Bhavika: Paper and sustainability go hand in hand

Bhavika of Beyondesign explains how the fundamentals of packaging have changed from aesthetics to functionality and sustainability

28 Nov 2020 | By WhatPackaging? Team

Bhavika of Beyondesign

The key aspects of sustainability
There are two important aspects that designers have successfully mastered. First, “Do more with less” and the other “Create with a purpose”. These two thought processes help brands achieve their goals, says Bhavika, founder and creative director, Beyondesign. Bhavika has been a part of several projects that have reduced packaging material, used sustainable material and has a few interesting projects in the pipeline for zero waste products, too. “There is a light at the end of the tunnel, as a lot of clients are now more aware and open,” she says.

Over the years, the words sustainability  and paper have gone hand-in-hand when it comes to innovation in packaging, but it has not gained commercial success yet. “Paper is truly one of the most sustainable options we have today, but of course with its drawbacks. With major companies taking the less travelled paper route, the fundamental idea that packaging only concerns good looks has been discarded and instead it has been replaced with the modern idea of sustainability and functionality.” A prominent factor that drives paper-based packaging is biodegradability.

Compared to its packaging counterpart plastic, paper is any day the better choice, but one cannot wait to have a more feasible, sturdy option available. “This is a huge gap and I am waiting to see the next breakthrough here in packaging design materials. Paper-based packaging may not be outright feasible, but as more and more companies embrace this product its cost may reduce. On the whole, the different market forces should together dive into this prospect for it to be successful.” 

Working in the time of Covid-19
Brands and converters are increasing the adoption of digital technologies to ease their artwork approval processes. And such digital exchanges have become even more prominent during these Covid-19 times. But can the industry shift to a completely online packaging design and artwork approval process?

According to Bhavika, one major drawback here would be the lack of human interaction as somewhere in the shackles of technology a sense of human touch is lost. “A digital system may speed up the approval process, but it builds a sense of solidarity and overall a potential human connection gets a blow. Colour, to me, is the big advantage in printed artwork approvals, anyone in particular will still want to see the swatch and make sure it holds the strength and the design needs, too.”

The Covid-19 situation engulfed worklife into uncertainty and for a while, everything seemed out of control. But this is the new normal and it’s safe to say that most companies have adapted well, says Bhavika. “Not much has changed in terms of the design development cycles. The meetings, idea approvals, and design conceptualisation have taken a virtual setting and brands have well understood the space and deadlines required.” In addition, a lot of businesses even used this lockdown phase to their advantage and new ideas were born in these unprecedented times.

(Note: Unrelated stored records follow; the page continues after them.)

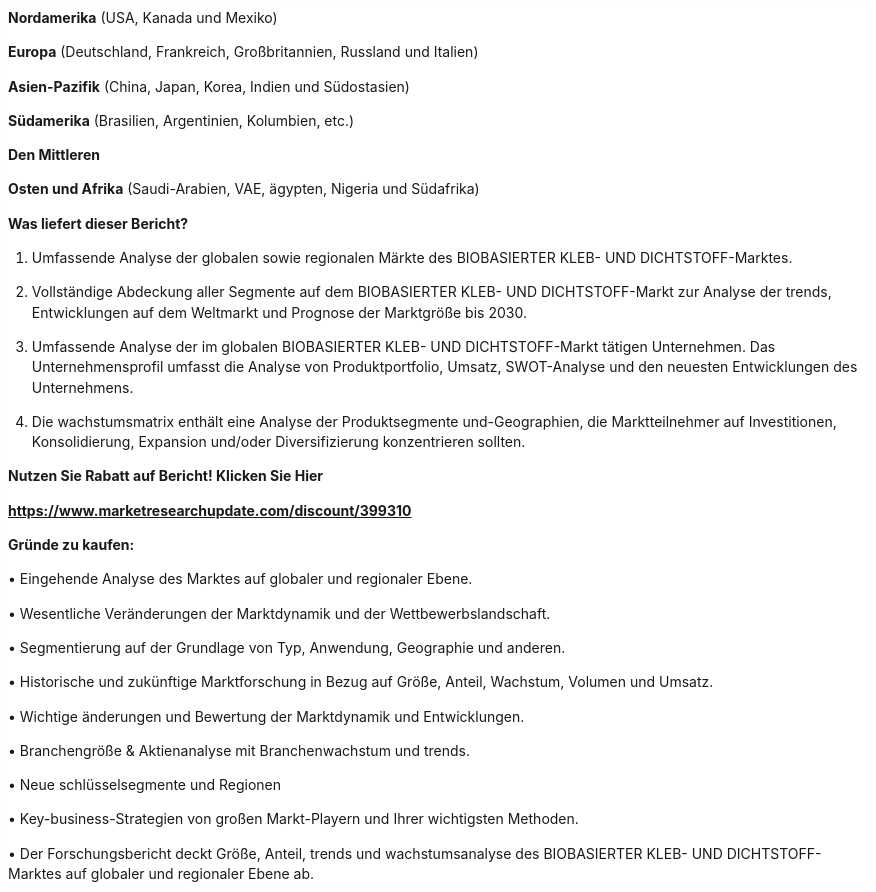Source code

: <strong>Nordamerika</strong> (USA, Kanada und Mexiko)



<strong>Europa</strong> (Deutschland, Frankreich, Großbritannien, Russland und Italien)



<strong>Asien-Pazifik</strong> (China, Japan, Korea, Indien und Südostasien)



<strong>Südamerika</strong> (Brasilien, Argentinien, Kolumbien, etc.)



<strong>Den Mittleren</strong> 

<strong>Osten und Afrika</strong> (Saudi-Arabien, VAE, ägypten, Nigeria und Südafrika)



<strong>Was liefert dieser Bericht?</strong>

1. Umfassende Analyse der globalen sowie regionalen Märkte des BIOBASIERTER KLEB- UND DICHTSTOFF-Marktes.

2. Vollständige Abdeckung aller Segmente auf dem BIOBASIERTER KLEB- UND DICHTSTOFF-Markt zur Analyse der trends, Entwicklungen auf dem Weltmarkt und Prognose der Marktgröße bis 2030.

3. Umfassende Analyse der im globalen BIOBASIERTER KLEB- UND DICHTSTOFF-Markt tätigen Unternehmen. Das Unternehmensprofil umfasst die Analyse von Produktportfolio, Umsatz, SWOT-Analyse und den neuesten Entwicklungen des Unternehmens.

4. Die wachstumsmatrix enthält eine Analyse der Produktsegmente und-Geographien, die Marktteilnehmer auf Investitionen, Konsolidierung, Expansion und/oder Diversifizierung konzentrieren sollten.



<strong>Nutzen Sie Rabatt auf Bericht! Klicken Sie Hier
</strong>

<strong><a href=https://www.marketresearchupdate.com/discount/399310>https://www.marketresearchupdate.com/discount/399310</b></u></font></strong></a>



<strong>Gründe zu kaufen:</strong>

• Eingehende Analyse des Marktes auf globaler und regionaler Ebene.

• Wesentliche Veränderungen der Marktdynamik und der Wettbewerbslandschaft.

• Segmentierung auf der Grundlage von Typ, Anwendung, Geographie und anderen.

• Historische und zukünftige Marktforschung in Bezug auf Größe, Anteil, Wachstum, Volumen und Umsatz.

• Wichtige änderungen und Bewertung der Marktdynamik und Entwicklungen.

• Branchengröße &amp; Aktienanalyse mit Branchenwachstum und trends.

• Neue schlüsselsegmente und Regionen

• Key-business-Strategien von großen Markt-Playern und Ihrer wichtigsten Methoden.

• Der Forschungsbericht deckt Größe, Anteil, trends und wachstumsanalyse des BIOBASIERTER KLEB- UND DICHTSTOFF-Marktes auf globaler und regionaler Ebene ab.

“The two key aspects of packaging we designers have mastered are do more with less and create with a purpose.”

Social media – the way ahead
Social media is a great way of launching new products and brands have already honed the art of a virtual launch, says Bhavika. “We already have several clients who use digital mock-ups for sale and as the attraction whereas the actual package is a lot simpler. With the astoundingly large impact that social media can create, this was an obvious shift and Covid-19 may or may not have been the catalyst that drove this change.” In as much, this will trigger a shift towards creating an appearance that will keep social media as its core focus.

“I definitely feel like we will have design elements for the sole purpose of promotion and marketing soon to stay relevant and cost-effective. One way of judiciously attracting customers would be social media. It’s a medium that promotes a contactless appeal whilst caring for hygiene and safety.”

And hygiene has become a topmost priority for today’s consumers. “It is not a physical relationship, but an emotional connection,” says Bhavika. Simply put, clean eats, greener packaging and overall a feel of safety inside out help the mind see it as safe packaging. “The end goal of design is a sale and the minute the content and visual convey their essence and story, you have a winner.” 

The creative design specialist
Bhavika is the founder of an all woman design company, Beyondesign, which has been in the business for the last 16 years now. She is passionate about the design world and believes that design should be real, relatable and relevant. With two decades of experience in the industry, Bhavika has extensive teaching experience and has been a jury member at various design awards.